Set down every line of the items below verbatim, preserving each character and the original line order.

(Collected data)
┄┄┄┄┄┄┄┄┄┄┄┄┄┄┄┄┄┄┄┄
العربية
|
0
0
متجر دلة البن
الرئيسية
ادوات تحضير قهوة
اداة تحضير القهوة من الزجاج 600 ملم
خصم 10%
┄┄┄┄┄┄┄┄┄┄┄┄┄┄┄┄┄┄┄┄
**WRITTEN ANSWER**
العربية
|
0
0
متجر دلة البن
الرئيسية
ادوات تحضير قهوة
اداة تحضير القهوة من الزجاج 600 ملم
خصم 10%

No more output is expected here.